++++ Texto em estudo

Dando sequência à leitura dos materiais da Editora Universo Fantástico, a qual eu agora orgulhosamente faço parte como autor, chegou a hora de conhecer o professor Max.

E eu não me referi ao alter ego do herói à toa. Isso porque, a exemplo das histórias da Marvel, o cotidiano é um elemento fortemente presente em O Poderoso Maximus. As preocupações quanto aos atrasos para as aulas da faculdade em que faz parte do corpo docente, somadas às típicas pilhas de provas a serem corrigidas dão aquela entonação tragicômica ao herói, que é complementada por um discurso social extremamente atual.

Nós dificilmente vemos Maximus enfrentando super vilões e salvando o mundo. O foco das histórias é a perseguição às drogas e os caminhos tortuosos que levam até elas, o submundo da prostituição e do tráfico humano, explorando como as mulheres são as principais vítimas dele, e até mesmo a depressão e o suicídio, além de muitas outras vertentes que hoje em dia parecem banalizada devido aos discursos superficiais do Twitter, mas que são extremamente pontuais.

Maximus não é um combatente, um assassino de bandidos. Ele é um herói. Ele salva pessoas, e esta sempre será sua prioridade. Violência é consequência de algumas situações, e não o objetivo do personagem ou do roteiro, e isso foi uma decisão sábia de Alan Yango. Um roteirista sensível e que entende não apenas o conceito de heroísmo, mas também o aplica muito bem ao contexto social do Brasil.


Mas como nem tudo são flores, é preciso pontuar que, por mais bem escrito que seja, o formato ainda deixa muito a desejar por duas razões. A primeira é que as histórias são quase que 100% narradas na primeira pessoa pelo herói, o que o fortalece enquanto personagem, mas diminui as potencialidades dos demais, não existindo um elenco de apoio. Não há Lois Lane, Jimmy Olsen nem Lex Luthor, somente um herói imbatível.

O segundo ponto e seguramente o mais incômodo é a arte. Informação demais, contraste exacerbado entre preto e branco, abarrotando as páginas de linhas e rachuras, tornando muitas delas caóticas, quase impossíveis de se compreender. Se o resultado foi este por excesso de detalhismo do roteiro, desconhecimento de conceitos de hierarquia visual ou ambos, jamais saberemos.

Acredito que trabalhando este único ponto, teríamos uma material extremamente valioso, afinal, os textos são maravilhosos e muito acima da média do gênero super-heróico. Ainda mais da vertente brasileira.

Vale a aquisição, sem dúvidas, e que as próximas histórias melhores estes aspectos.

++++++++

→ **O que fazer**
a) Liste os personagens que, segundo a resenha de O Poderoso Maximus, não existem nas histórias.
b) Atualize as linhas dos registros a partir da que contém "Впервые в России женщина с мукови" até a que contém "ると吹雪は止んで綺麗な青空が広がっていました。", trocando "usuarios" por "visitantes" e deixando todo o resto igual.
Os registros logo abaixo não têm nenhuma relação com o texto.

++++ Dados guardados

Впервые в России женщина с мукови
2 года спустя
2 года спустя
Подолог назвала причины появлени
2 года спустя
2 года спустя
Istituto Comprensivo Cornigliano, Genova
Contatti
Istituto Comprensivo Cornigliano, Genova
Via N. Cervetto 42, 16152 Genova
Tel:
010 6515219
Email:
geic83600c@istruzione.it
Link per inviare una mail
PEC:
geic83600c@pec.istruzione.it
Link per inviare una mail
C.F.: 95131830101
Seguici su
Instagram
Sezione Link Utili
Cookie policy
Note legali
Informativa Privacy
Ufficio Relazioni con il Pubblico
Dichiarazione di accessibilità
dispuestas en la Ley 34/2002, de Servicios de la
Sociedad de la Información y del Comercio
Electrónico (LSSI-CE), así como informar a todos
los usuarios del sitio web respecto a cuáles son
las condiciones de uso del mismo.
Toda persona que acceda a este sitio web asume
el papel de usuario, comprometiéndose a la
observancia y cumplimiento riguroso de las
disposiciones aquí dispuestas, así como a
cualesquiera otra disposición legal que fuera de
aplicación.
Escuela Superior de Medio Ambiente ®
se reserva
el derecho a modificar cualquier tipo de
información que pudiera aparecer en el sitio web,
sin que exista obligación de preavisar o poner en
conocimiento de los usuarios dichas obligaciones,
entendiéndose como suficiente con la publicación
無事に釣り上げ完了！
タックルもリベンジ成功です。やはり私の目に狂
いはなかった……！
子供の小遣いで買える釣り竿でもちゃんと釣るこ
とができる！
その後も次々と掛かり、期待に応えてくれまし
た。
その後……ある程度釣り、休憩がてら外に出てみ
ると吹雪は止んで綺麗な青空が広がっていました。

++++++++
++++ Dados guardados

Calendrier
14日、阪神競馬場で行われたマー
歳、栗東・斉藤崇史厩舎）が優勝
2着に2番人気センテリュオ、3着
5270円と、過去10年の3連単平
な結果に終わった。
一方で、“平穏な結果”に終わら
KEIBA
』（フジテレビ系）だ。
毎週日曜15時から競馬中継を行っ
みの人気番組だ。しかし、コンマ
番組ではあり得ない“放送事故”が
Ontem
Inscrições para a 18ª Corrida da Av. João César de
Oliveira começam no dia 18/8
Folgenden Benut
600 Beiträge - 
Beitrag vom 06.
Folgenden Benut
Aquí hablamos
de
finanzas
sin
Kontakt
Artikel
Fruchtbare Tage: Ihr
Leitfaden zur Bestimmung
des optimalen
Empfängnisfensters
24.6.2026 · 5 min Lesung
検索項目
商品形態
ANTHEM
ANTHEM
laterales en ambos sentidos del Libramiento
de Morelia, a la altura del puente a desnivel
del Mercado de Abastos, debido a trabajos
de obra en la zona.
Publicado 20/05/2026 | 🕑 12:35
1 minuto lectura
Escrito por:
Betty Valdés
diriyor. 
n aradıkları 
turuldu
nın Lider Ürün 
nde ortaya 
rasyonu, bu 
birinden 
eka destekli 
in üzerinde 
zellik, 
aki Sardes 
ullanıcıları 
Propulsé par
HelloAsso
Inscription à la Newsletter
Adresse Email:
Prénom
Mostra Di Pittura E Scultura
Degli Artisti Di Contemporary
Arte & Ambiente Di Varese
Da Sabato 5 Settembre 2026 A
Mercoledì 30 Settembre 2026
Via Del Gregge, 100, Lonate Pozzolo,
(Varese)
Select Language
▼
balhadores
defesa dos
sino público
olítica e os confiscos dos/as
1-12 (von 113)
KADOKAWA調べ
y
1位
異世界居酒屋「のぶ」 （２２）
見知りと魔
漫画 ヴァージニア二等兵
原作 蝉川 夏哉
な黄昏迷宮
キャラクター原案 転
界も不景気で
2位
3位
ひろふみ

++++++++
++++ Dados guardados

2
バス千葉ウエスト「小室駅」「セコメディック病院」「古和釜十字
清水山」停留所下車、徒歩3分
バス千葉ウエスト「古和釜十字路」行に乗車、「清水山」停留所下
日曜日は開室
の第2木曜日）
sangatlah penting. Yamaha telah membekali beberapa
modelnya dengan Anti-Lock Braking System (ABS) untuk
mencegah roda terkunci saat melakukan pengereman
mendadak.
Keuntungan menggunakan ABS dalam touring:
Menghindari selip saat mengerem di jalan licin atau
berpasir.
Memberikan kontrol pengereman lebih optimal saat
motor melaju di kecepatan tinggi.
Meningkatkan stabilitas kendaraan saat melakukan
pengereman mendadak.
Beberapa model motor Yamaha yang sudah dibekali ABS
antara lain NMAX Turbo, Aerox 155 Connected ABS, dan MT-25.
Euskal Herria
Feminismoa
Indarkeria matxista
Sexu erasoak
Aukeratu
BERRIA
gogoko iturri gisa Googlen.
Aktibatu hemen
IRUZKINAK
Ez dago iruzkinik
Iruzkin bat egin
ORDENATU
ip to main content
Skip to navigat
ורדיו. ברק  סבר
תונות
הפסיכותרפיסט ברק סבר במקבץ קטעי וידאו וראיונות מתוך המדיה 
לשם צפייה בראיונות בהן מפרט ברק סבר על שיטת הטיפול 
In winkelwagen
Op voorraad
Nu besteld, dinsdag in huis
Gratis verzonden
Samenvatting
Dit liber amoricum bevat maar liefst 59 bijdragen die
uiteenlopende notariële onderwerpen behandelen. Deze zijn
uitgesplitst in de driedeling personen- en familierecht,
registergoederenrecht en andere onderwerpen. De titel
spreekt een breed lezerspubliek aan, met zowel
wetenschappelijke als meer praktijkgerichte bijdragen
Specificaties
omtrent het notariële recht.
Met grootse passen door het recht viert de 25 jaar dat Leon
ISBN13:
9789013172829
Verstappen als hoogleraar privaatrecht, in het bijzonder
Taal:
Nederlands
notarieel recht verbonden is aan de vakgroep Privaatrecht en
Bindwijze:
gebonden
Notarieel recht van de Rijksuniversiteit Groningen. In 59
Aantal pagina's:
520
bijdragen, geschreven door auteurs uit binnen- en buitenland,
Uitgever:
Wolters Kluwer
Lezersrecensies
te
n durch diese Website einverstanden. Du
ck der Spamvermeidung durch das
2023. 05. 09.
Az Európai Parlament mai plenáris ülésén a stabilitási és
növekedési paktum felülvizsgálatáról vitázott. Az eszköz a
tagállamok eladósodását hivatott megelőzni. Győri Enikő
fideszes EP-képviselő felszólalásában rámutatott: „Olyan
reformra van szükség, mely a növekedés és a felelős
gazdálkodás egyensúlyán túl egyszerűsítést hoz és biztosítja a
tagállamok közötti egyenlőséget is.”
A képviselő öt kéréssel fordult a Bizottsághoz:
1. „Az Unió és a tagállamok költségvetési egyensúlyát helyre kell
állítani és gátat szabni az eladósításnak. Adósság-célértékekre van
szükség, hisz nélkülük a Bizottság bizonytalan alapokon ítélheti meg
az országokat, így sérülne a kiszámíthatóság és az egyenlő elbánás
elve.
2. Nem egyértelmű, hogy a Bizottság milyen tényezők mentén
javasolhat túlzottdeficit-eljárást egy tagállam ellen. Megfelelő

++++++++

→ **Respostas**
a) Lois Lane, Jimmy Olsen e Lex Luthor.

b)
Впервые в России женщина с мукови
2 года спустя
2 года спустя
Подолог назвала причины появлени
2 года спустя
2 года спустя
Istituto Comprensivo Cornigliano, Genova
Contatti
Istituto Comprensivo Cornigliano, Genova
Via N. Cervetto 42, 16152 Genova
Tel:
010 6515219
Email:
geic83600c@istruzione.it
Link per inviare una mail
PEC:
geic83600c@pec.istruzione.it
Link per inviare una mail
C.F.: 95131830101
Seguici su
Instagram
Sezione Link Utili
Cookie policy
Note legali
Informativa Privacy
Ufficio Relazioni con il Pubblico
Dichiarazione di accessibilità
dispuestas en la Ley 34/2002, de Servicios de la
Sociedad de la Información y del Comercio
Electrónico (LSSI-CE), así como informar a todos
los visitantes del sitio web respecto a cuáles son
las condiciones de uso del mismo.
Toda persona que acceda a este sitio web asume
el papel de usuario, comprometiéndose a la
observancia y cumplimiento riguroso de las
disposiciones aquí dispuestas, así como a
cualesquiera otra disposición legal que fuera de
aplicación.
Escuela Superior de Medio Ambiente ®
se reserva
el derecho a modificar cualquier tipo de
información que pudiera aparecer en el sitio web,
sin que exista obligación de preavisar o poner en
conocimiento de los visitantes dichas obligaciones,
entendiéndose como suficiente con la publicación
無事に釣り上げ完了！
タックルもリベンジ成功です。やはり私の目に狂
いはなかった……！
子供の小遣いで買える釣り竿でもちゃんと釣るこ
とができる！
その後も次々と掛かり、期待に応えてくれまし
た。
その後……ある程度釣り、休憩がてら外に出てみ
ると吹雪は止んで綺麗な青空が広がっていました。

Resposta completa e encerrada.